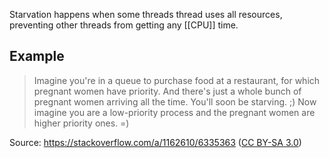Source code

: Starvation happens when some threads thread uses all resources, preventing other threads from getting any [[CPU]] time.

## Example

> Imagine you're in a queue to purchase food at a restaurant, for which pregnant women have priority. And there's just a whole bunch of pregnant women arriving all the time.
> You'll soon be starving. ;)
> Now imagine you are a low-priority process and the pregnant women are higher priority ones. =)

Source: https://stackoverflow.com/a/1162610/6335363 ([CC BY-SA 3.0](https://creativecommons.org/licenses/by-sa/3.0/ "The current license for this post: CC BY-SA 3.0"))
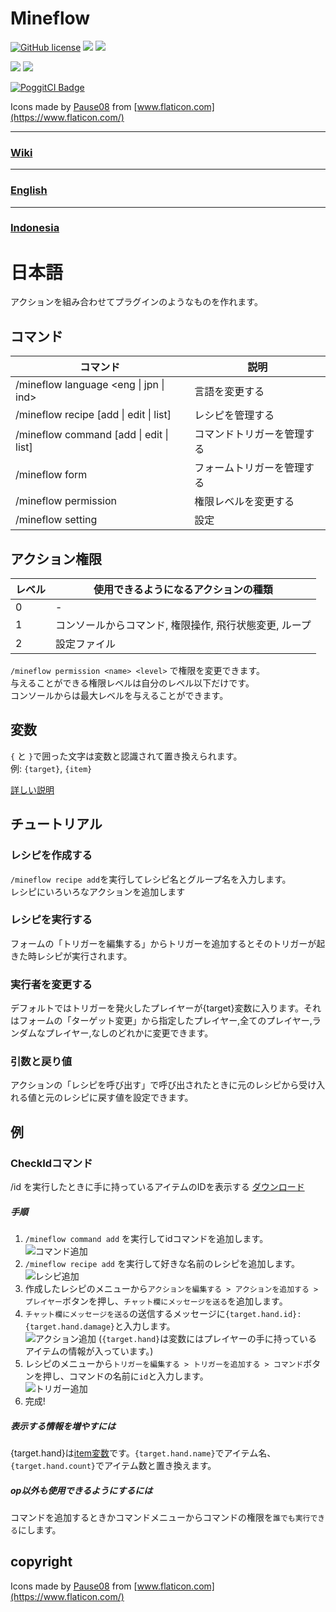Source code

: # Mineflow

[![GitHub license](https://img.shields.io/badge/license-UIUC/NCSA-blue.svg)](https://github.com/aieuo/Mineflow/blob/master/LICENSE)
[![](https://poggit.pmmp.io/shield.state/Mineflow)](https://poggit.pmmp.io/p/Mineflow)
[![](https://poggit.pmmp.io/shield.api/Mineflow)](https://poggit.pmmp.io/p/Mineflow)

[![](https://poggit.pmmp.io/shield.dl/Mineflow)](https://poggit.pmmp.io/p/Mineflow)
[![](https://poggit.pmmp.io/shield.dl.total/Mineflow)](https://poggit.pmmp.io/p/Mineflow)

[![PoggitCI Badge](https://poggit.pmmp.io/ci.badge/aieuo/Mineflow/Mineflow)](https://poggit.pmmp.io/ci/aieuo/Mineflow/Mineflow)

Icons made by [Pause08](https://www.flaticon.com/authors/pause08) from [www.flaticon.com](https://www.flaticon.com/)

---

### [Wiki](https://github.com/aieuo/Mineflow/wiki)

---

### [English](/README.md)

---

### [Indonesia](/.github/readme/ind.md)

# 日本語

アクションを組み合わせてプラグインのようなものを作れます。

## コマンド

| コマンド | 説明 |
| ---- | ---- |
| /mineflow language <eng &#124; jpn &#124; ind> | 言語を変更する |
| /mineflow recipe [add &#124; edit &#124; list] | レシピを管理する |  
| /mineflow command [add &#124; edit &#124; list] | コマンドトリガーを管理する |  
| /mineflow form | フォームトリガーを管理する |  
| /mineflow permission <name> <level> | 権限レベルを変更する |  
| /mineflow setting | 設定 |

## アクション権限

|  レベル  |  使用できるようになるアクションの種類  |
| ---- | ---- |
|  0  |  -  | - |
|  1  |  コンソールからコマンド, 権限操作, 飛行状態変更, ループ  |
|  2  |  設定ファイル  |  

`/mineflow permission <name> <level>` で権限を変更できます。  
与えることができる権限レベルは自分のレベル以下だけです。  
コンソールからは最大レベルを与えることができます。

## 変数

`{` と `}`で囲った文字は変数と認識されて置き換えられます。  
例: `{target}`, `{item}`

[詳しい説明](https://github.com/aieuo/Mineflow/wiki/変数)


## チュートリアル

### レシピを作成する

`/mineflow recipe add`を実行してレシピ名とグループ名を入力します。  
レシピにいろいろなアクションを追加します

### レシピを実行する

フォームの「トリガーを編集する」からトリガーを追加するとそのトリガーが起きた時レシピが実行されます。

### 実行者を変更する

デフォルトではトリガーを発火したプレイヤーが{target}変数に入ります。それはフォームの「ターゲット変更」から指定したプレイヤー,全てのプレイヤー,ランダムなプレイヤー,なしのどれかに変更できます。

### 引数と戻り値

アクションの「レシピを呼び出す」で呼び出されたときに元のレシピから受け入れる値と元のレシピに戻す値を設定できます。

## 例

### CheckIdコマンド

/id を実行したときに手に持っているアイテムのIDを表示する
[ダウンロード](https://github.com/aieuo/MineflowExamples/blob/master/checkId.json)

##### 手順

1. `/mineflow command add` を実行してidコマンドを追加します。  
   ![コマンド追加](https://github.com/aieuo/images/blob/master/mineflow/jpn/CheckId_1.png?raw=true)
2. `/mineflow recipe add` を実行して好きな名前のレシピを追加します。  
   ![レシピ追加](https://github.com/aieuo/images/blob/master/mineflow/jpn/CheckId_2.png?raw=true)
3. 作成したレシピのメニューから`アクションを編集する > アクションを追加する > プレイヤー`ボタンを押し、`チャット欄にメッセージを送る`を追加します。
4. `チャット欄にメッセージを送る`の送信するメッセージに`{target.hand.id}:{target.hand.damage}`と入力します。  
   ![アクション追加](https://github.com/aieuo/images/blob/master/mineflow/jpn/CheckId_3.png?raw=true)
   (`{target.hand}`は変数にはプレイヤーの手に持っているアイテムの情報が入っています。)
5. レシピのメニューから`トリガーを編集する > トリガーを追加する > コマンド`ボタンを押し、コマンドの名前に`id`と入力します。  
   ![トリガー追加](https://github.com/aieuo/images/blob/master/mineflow/jpn/CheckId_4.png?raw=true)
6. 完成!

##### 表示する情報を増やすには

{target.hand}は[item変数](https://github.com/aieuo/Mineflow/wiki/Variable#item)です。`{target.hand.name}`でアイテム名、`{target.hand.count}`でアイテム数と置き換えます。

##### op以外も使用できるようにするには

コマンドを追加するときかコマンドメニューからコマンドの権限を`誰でも実行できる`にします。  

## copyright
Icons made by [Pause08](https://www.flaticon.com/authors/pause08) from [www.flaticon.com](https://www.flaticon.com/)
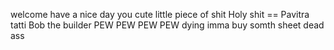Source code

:welcome
have a nice day
you cute little piece of shit
Holy shit == Pavitra tatti
Bob the builder
PEW PEW PEW PEW
dying
imma buy somth
sheet
dead ass
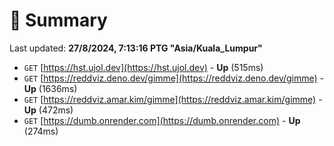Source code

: # 📖 Summary
Last updated: **27/8/2024, 7:13:16 PTG "Asia/Kuala_Lumpur"**

- `GET` [https://hst.ujol.dev](https://hst.ujol.dev) - **Up** (515ms)
- `GET` [https://reddviz.deno.dev/gimme](https://reddviz.deno.dev/gimme) - **Up** (1636ms)
- `GET` [https://reddviz.amar.kim/gimme](https://reddviz.amar.kim/gimme) - **Up** (472ms)
- `GET` [https://dumb.onrender.com](https://dumb.onrender.com) - **Up** (274ms)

Action item:
Reproduce the material verbatim, starting at the line that contains "### CheckIdコマンド" and stopping after the final line of the material, with both of those lines included. Omit the pictures from your answer.

Answer to this problem:
### CheckIdコマンド

/id を実行したときに手に持っているアイテムのIDを表示する
[ダウンロード](https://github.com/aieuo/MineflowExamples/blob/master/checkId.json)

##### 手順

1. `/mineflow command add` を実行してidコマンドを追加します。  
   ![コマンド追加](https://github.com/aieuo/images/blob/master/mineflow/jpn/CheckId_1.png?raw=true)
2. `/mineflow recipe add` を実行して好きな名前のレシピを追加します。  
   ![レシピ追加](https://github.com/aieuo/images/blob/master/mineflow/jpn/CheckId_2.png?raw=true)
3. 作成したレシピのメニューから`アクションを編集する > アクションを追加する > プレイヤー`ボタンを押し、`チャット欄にメッセージを送る`を追加します。
4. `チャット欄にメッセージを送る`の送信するメッセージに`{target.hand.id}:{target.hand.damage}`と入力します。  
   ![アクション追加](https://github.com/aieuo/images/blob/master/mineflow/jpn/CheckId_3.png?raw=true)
   (`{target.hand}`は変数にはプレイヤーの手に持っているアイテムの情報が入っています。)
5. レシピのメニューから`トリガーを編集する > トリガーを追加する > コマンド`ボタンを押し、コマンドの名前に`id`と入力します。  
   ![トリガー追加](https://github.com/aieuo/images/blob/master/mineflow/jpn/CheckId_4.png?raw=true)
6. 完成!

##### 表示する情報を増やすには

{target.hand}は[item変数](https://github.com/aieuo/Mineflow/wiki/Variable#item)です。`{target.hand.name}`でアイテム名、`{target.hand.count}`でアイテム数と置き換えます。

##### op以外も使用できるようにするには

コマンドを追加するときかコマンドメニューからコマンドの権限を`誰でも実行できる`にします。  

## copyright
Icons made by [Pause08](https://www.flaticon.com/authors/pause08) from [www.flaticon.com](https://www.flaticon.com/)
Source code

:welcome
have a nice day
you cute little piece of shit
Holy shit == Pavitra tatti
Bob the builder
PEW PEW PEW PEW
dying
imma buy somth
sheet
dead ass
Source code

: # 📖 Summary
Last updated: **27/8/2024, 7:13:16 PTG "Asia/Kuala_Lumpur"**

- `GET` [https://hst.ujol.dev](https://hst.ujol.dev) - **Up** (515ms)
- `GET` [https://reddviz.deno.dev/gimme](https://reddviz.deno.dev/gimme) - **Up** (1636ms)
- `GET` [https://reddviz.amar.kim/gimme](https://reddviz.amar.kim/gimme) - **Up** (472ms)
- `GET` [https://dumb.onrender.com](https://dumb.onrender.com) - **Up** (274ms)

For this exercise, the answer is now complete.